What is expected
Duplicate every line of text in the records below with no changes at all, keeping each character, line break, and spacing as it appears.

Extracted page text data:
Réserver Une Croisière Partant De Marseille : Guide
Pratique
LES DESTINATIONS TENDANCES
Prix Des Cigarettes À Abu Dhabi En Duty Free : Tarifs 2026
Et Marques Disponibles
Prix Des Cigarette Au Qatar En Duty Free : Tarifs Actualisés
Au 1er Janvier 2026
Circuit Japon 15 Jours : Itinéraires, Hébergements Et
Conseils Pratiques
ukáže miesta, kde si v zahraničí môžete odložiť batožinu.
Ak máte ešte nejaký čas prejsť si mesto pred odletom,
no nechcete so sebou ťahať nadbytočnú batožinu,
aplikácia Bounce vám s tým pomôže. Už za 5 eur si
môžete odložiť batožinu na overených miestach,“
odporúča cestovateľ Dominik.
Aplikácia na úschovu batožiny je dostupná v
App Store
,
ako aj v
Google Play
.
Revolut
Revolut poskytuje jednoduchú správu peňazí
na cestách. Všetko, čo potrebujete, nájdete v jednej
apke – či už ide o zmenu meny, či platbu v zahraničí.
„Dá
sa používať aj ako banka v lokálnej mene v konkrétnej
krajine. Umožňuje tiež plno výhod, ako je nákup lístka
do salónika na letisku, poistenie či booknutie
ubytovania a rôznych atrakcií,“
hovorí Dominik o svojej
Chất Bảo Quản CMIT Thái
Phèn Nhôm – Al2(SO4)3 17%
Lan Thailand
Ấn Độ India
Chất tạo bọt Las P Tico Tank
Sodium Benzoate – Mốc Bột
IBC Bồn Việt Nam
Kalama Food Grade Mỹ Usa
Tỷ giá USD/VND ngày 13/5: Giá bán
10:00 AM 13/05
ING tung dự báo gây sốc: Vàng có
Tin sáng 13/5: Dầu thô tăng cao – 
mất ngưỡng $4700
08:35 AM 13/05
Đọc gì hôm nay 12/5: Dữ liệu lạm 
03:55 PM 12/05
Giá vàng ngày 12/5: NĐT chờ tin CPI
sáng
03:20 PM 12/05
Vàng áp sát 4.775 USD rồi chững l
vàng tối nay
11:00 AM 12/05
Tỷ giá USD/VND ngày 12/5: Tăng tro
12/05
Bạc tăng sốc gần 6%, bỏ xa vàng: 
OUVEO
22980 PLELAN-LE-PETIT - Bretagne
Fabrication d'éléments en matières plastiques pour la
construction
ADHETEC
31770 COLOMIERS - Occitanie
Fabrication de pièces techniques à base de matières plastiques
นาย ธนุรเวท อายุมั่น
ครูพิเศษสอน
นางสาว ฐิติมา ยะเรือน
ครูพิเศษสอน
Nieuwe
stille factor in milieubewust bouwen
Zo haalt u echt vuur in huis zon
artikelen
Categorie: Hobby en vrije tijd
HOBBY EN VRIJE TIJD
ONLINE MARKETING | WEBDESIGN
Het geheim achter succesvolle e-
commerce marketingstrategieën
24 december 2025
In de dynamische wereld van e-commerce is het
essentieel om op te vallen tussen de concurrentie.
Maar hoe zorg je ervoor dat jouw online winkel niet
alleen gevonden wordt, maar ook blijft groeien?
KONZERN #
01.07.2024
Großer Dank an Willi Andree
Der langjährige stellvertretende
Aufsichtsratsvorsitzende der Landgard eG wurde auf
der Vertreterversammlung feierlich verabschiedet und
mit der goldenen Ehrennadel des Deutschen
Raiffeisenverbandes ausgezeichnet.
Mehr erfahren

Response
Réserver Une Croisière Partant De Marseille : Guide
Pratique
LES DESTINATIONS TENDANCES
Prix Des Cigarettes À Abu Dhabi En Duty Free : Tarifs 2026
Et Marques Disponibles
Prix Des Cigarette Au Qatar En Duty Free : Tarifs Actualisés
Au 1er Janvier 2026
Circuit Japon 15 Jours : Itinéraires, Hébergements Et
Conseils Pratiques
ukáže miesta, kde si v zahraničí môžete odložiť batožinu.
Ak máte ešte nejaký čas prejsť si mesto pred odletom,
no nechcete so sebou ťahať nadbytočnú batožinu,
aplikácia Bounce vám s tým pomôže. Už za 5 eur si
môžete odložiť batožinu na overených miestach,“
odporúča cestovateľ Dominik.
Aplikácia na úschovu batožiny je dostupná v
App Store
,
ako aj v
Google Play
.
Revolut
Revolut poskytuje jednoduchú správu peňazí
na cestách. Všetko, čo potrebujete, nájdete v jednej
apke – či už ide o zmenu meny, či platbu v zahraničí.
„Dá
sa používať aj ako banka v lokálnej mene v konkrétnej
krajine. Umožňuje tiež plno výhod, ako je nákup lístka
do salónika na letisku, poistenie či booknutie
ubytovania a rôznych atrakcií,“
hovorí Dominik o svojej
Chất Bảo Quản CMIT Thái
Phèn Nhôm – Al2(SO4)3 17%
Lan Thailand
Ấn Độ India
Chất tạo bọt Las P Tico Tank
Sodium Benzoate – Mốc Bột
IBC Bồn Việt Nam
Kalama Food Grade Mỹ Usa
Tỷ giá USD/VND ngày 13/5: Giá bán
10:00 AM 13/05
ING tung dự báo gây sốc: Vàng có
Tin sáng 13/5: Dầu thô tăng cao – 
mất ngưỡng $4700
08:35 AM 13/05
Đọc gì hôm nay 12/5: Dữ liệu lạm 
03:55 PM 12/05
Giá vàng ngày 12/5: NĐT chờ tin CPI
sáng
03:20 PM 12/05
Vàng áp sát 4.775 USD rồi chững l
vàng tối nay
11:00 AM 12/05
Tỷ giá USD/VND ngày 12/5: Tăng tro
12/05
Bạc tăng sốc gần 6%, bỏ xa vàng: 
OUVEO
22980 PLELAN-LE-PETIT - Bretagne
Fabrication d'éléments en matières plastiques pour la
construction
ADHETEC
31770 COLOMIERS - Occitanie
Fabrication de pièces techniques à base de matières plastiques
นาย ธนุรเวท อายุมั่น
ครูพิเศษสอน
นางสาว ฐิติมา ยะเรือน
ครูพิเศษสอน
Nieuwe
stille factor in milieubewust bouwen
Zo haalt u echt vuur in huis zon
artikelen
Categorie: Hobby en vrije tijd
HOBBY EN VRIJE TIJD
ONLINE MARKETING | WEBDESIGN
Het geheim achter succesvolle e-
commerce marketingstrategieën
24 december 2025
In de dynamische wereld van e-commerce is het
essentieel om op te vallen tussen de concurrentie.
Maar hoe zorg je ervoor dat jouw online winkel niet
alleen gevonden wordt, maar ook blijft groeien?
KONZERN #
01.07.2024
Großer Dank an Willi Andree
Der langjährige stellvertretende
Aufsichtsratsvorsitzende der Landgard eG wurde auf
der Vertreterversammlung feierlich verabschiedet und
mit der goldenen Ehrennadel des Deutschen
Raiffeisenverbandes ausgezeichnet.
Mehr erfahren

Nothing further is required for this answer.